Le choix de réserver aux abonnés payants la fonctionnalité de Grok, l’assistant IA du réseau social X, permettant de générer de fausses images de personnes dénudées est « un premier pas », a affirmé vendredi le ministre français Roland Lescure, chargé de la souveraineté numérique.

« L’action de la France et de l’Europe paye: X restreint l’utilisation de Grok.

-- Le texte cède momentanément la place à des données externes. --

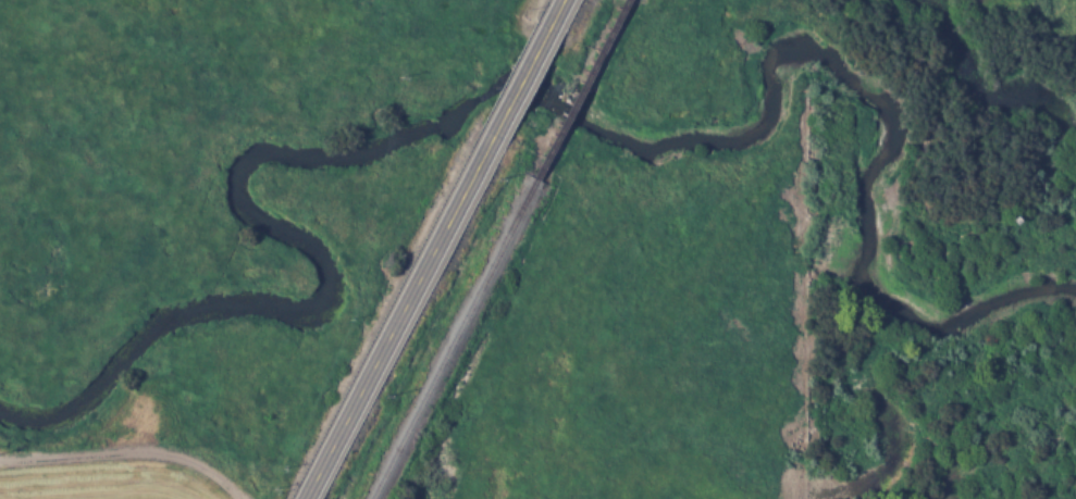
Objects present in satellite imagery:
road: (430, 249)
railway: (494, 249)

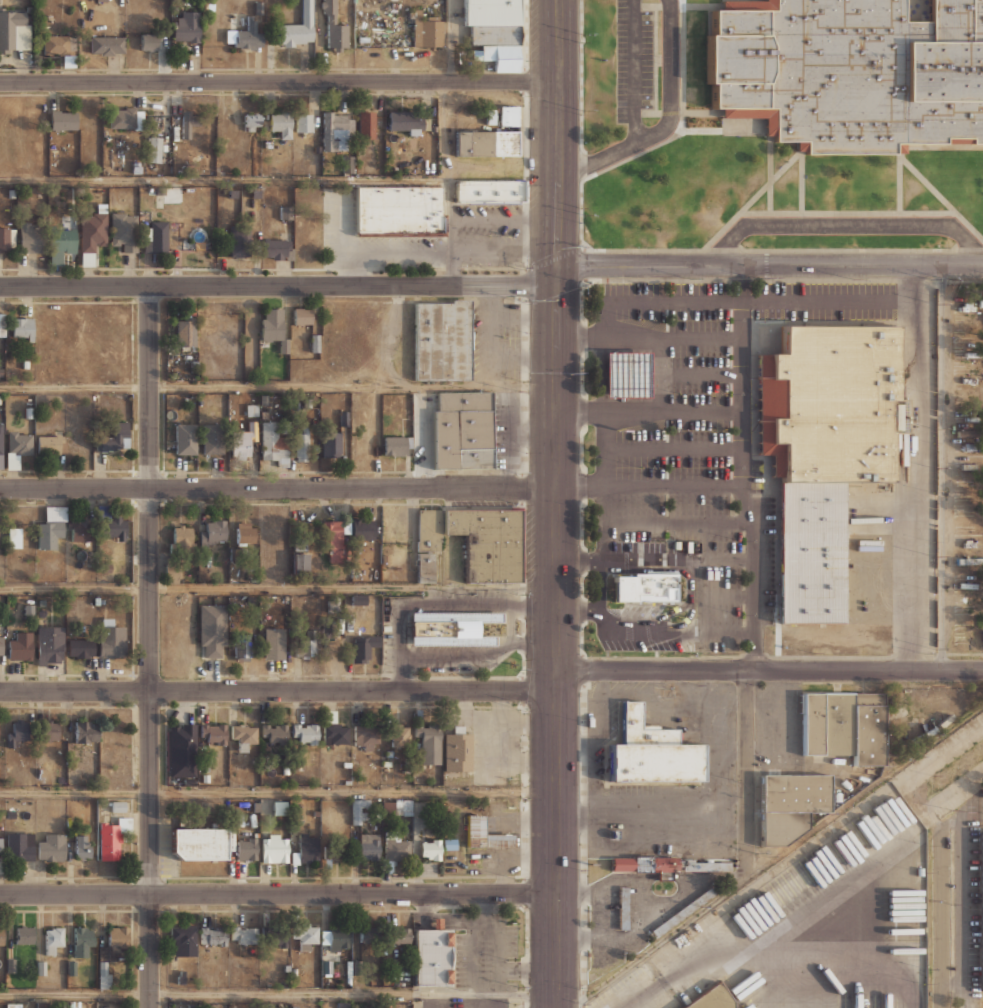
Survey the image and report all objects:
building: (489, 21)
building: (334, 27)
building: (187, 28)
building: (297, 30)
building: (427, 30)
building: (15, 31)
building: (248, 37)
road: (451, 40)
building: (149, 41)
building: (107, 44)
building: (60, 46)
building: (504, 58)
parking lot: (633, 60)
road: (634, 71)
building: (850, 71)
road: (277, 81)
building: (508, 115)
building: (491, 116)
building: (126, 118)
building: (63, 120)
building: (210, 121)
building: (252, 121)
building: (188, 122)
building: (304, 122)
building: (407, 122)
building: (281, 124)
building: (367, 124)
road: (666, 124)
building: (336, 129)
building: (487, 142)
building: (154, 149)
road: (222, 179)
road: (446, 182)
building: (490, 191)
building: (399, 211)
building: (286, 212)
road: (502, 217)
road: (844, 225)
building: (137, 233)
parking lot: (491, 233)
building: (92, 236)
building: (30, 237)
building: (5, 238)
parking lot: (368, 238)
building: (238, 242)
building: (61, 244)
road: (555, 244)
building: (277, 248)
road: (364, 249)
road: (502, 249)
road: (768, 262)
road: (354, 267)
traffic signals: (555, 274)
road: (278, 285)
building: (968, 292)
parking lot: (824, 299)
road: (740, 300)
building: (981, 301)
building: (966, 307)
building: (302, 316)
building: (216, 322)
building: (2, 324)
building: (271, 324)
building: (23, 328)
building: (186, 334)
road: (493, 336)
building: (969, 337)
road: (642, 338)
road: (697, 338)
building: (443, 340)
parking lot: (495, 340)
building: (970, 354)
building: (969, 369)
road: (697, 374)
building: (619, 378)
gas station: (619, 378)
road: (277, 387)
building: (968, 401)
building: (822, 408)
road: (669, 410)
building: (462, 430)
building: (970, 433)
building: (245, 436)
building: (1, 437)
building: (115, 438)
building: (185, 438)
building: (212, 439)
building: (20, 442)
building: (76, 443)
building: (50, 444)
building: (273, 444)
building: (302, 444)
building: (331, 444)
parking lot: (683, 444)
building: (394, 446)
road: (669, 447)
building: (969, 448)
road: (602, 461)
road: (943, 465)
road: (921, 466)
building: (967, 466)
road: (736, 468)
building: (971, 483)
road: (669, 484)
road: (578, 487)
road: (148, 488)
road: (277, 488)
road: (676, 520)
building: (114, 526)
building: (51, 527)
building: (975, 527)
building: (79, 529)
building: (364, 529)
building: (213, 533)
building: (246, 533)
building: (14, 537)
building: (182, 538)
building: (334, 541)
building: (474, 542)
building: (969, 543)
building: (804, 556)
road: (624, 558)
road: (722, 558)
building: (385, 560)
building: (970, 561)
building: (300, 562)
building: (397, 568)
road: (685, 571)
road: (597, 584)
road: (556, 585)
building: (966, 585)
road: (278, 588)
building: (639, 590)
road: (719, 594)
road: (460, 604)
road: (603, 615)
road: (681, 622)
road: (511, 624)
building: (969, 625)
building: (451, 627)
building: (212, 630)
road: (707, 631)
building: (111, 638)
building: (274, 643)
parking lot: (669, 643)
building: (50, 645)
road: (399, 645)
building: (21, 646)
building: (243, 646)
building: (1, 648)
building: (81, 648)
building: (305, 648)
building: (358, 651)
road: (456, 656)
road: (770, 671)
road: (278, 691)
building: (844, 725)
building: (51, 730)
building: (86, 731)
building: (17, 732)
building: (213, 733)
building: (244, 733)
building: (274, 733)
building: (305, 733)
building: (335, 733)
building: (399, 734)
building: (366, 737)
building: (429, 743)
building: (182, 749)
building: (458, 751)
building: (651, 752)
road: (746, 770)
road: (278, 792)
building: (790, 805)
building: (396, 807)
building: (280, 808)
building: (360, 811)
building: (484, 834)
building: (113, 838)
building: (198, 843)
road: (557, 844)
building: (20, 846)
building: (83, 846)
building: (369, 846)
building: (1, 847)
building: (52, 848)
building: (247, 848)
building: (274, 848)
building: (397, 848)
building: (431, 848)
road: (150, 849)
building: (308, 849)
building: (336, 849)
building: (665, 865)
road: (278, 893)
building: (624, 908)
building: (684, 910)
building: (982, 910)
road: (942, 918)
building: (369, 932)
building: (244, 934)
building: (25, 935)
building: (306, 935)
building: (400, 935)
building: (1, 936)
building: (214, 936)
building: (276, 936)
building: (53, 938)
building: (335, 938)
building: (183, 940)
building: (82, 941)
road: (772, 942)
building: (114, 945)
building: (432, 955)
building: (10, 964)
building: (41, 966)
road: (832, 975)
road: (774, 992)
road: (917, 992)
road: (278, 994)
building: (712, 998)
building: (74, 1003)
building: (41, 1004)
building: (191, 1004)
building: (13, 1005)
road: (554, 1005)
building: (106, 1006)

C’est un premier pas, mais la lutte contre les dérives de l’IA doit se poursuivre », a écrit sur Bluesky le ministre de l’Économie, des Finances et de la Souveraineté industrielle, énergétique et numérique.

La réaction tranche avec celle du Royaume-Uni, qui a dénoncé vigoureusement ce choix de X.

Celui-ci « transforme simplement une fonctionnalité qui permet la création d’images illégales en un service premium », et constitue « une insulte aux victimes de misogynie et de violences sexuelles », a dénoncé un porte-parole du Premier ministre britannique Keir Starmer.

Quant au porte-parole de la Commission européenne pour les affaires numériques, Thomas Régnier, il a estimé que « cela ne change pas notre problème de fond: nous ne voulons pas voir de telles images ».

Ces images, réalisées en demandant à Grok de dénuder des personnes réelles à partir de ses photos ou vidéos, ont suscité des protestations à travers le monde.

Interpellé par de nombreux utilisateurs sur X qui étaient scandalisés, Grok a répondu vendredi: « La génération et l’édition d’images sont actuellement réservées aux abonnés payants. Vous pouvez vous abonner pour débloquer ces fonctionnalités. »

M. Lescure, de son côté, a rappelé que la France avait « saisi la justice et continuera d’exiger des plateformes qu’elles respectent nos lois si elles veulent profiter de notre marché ».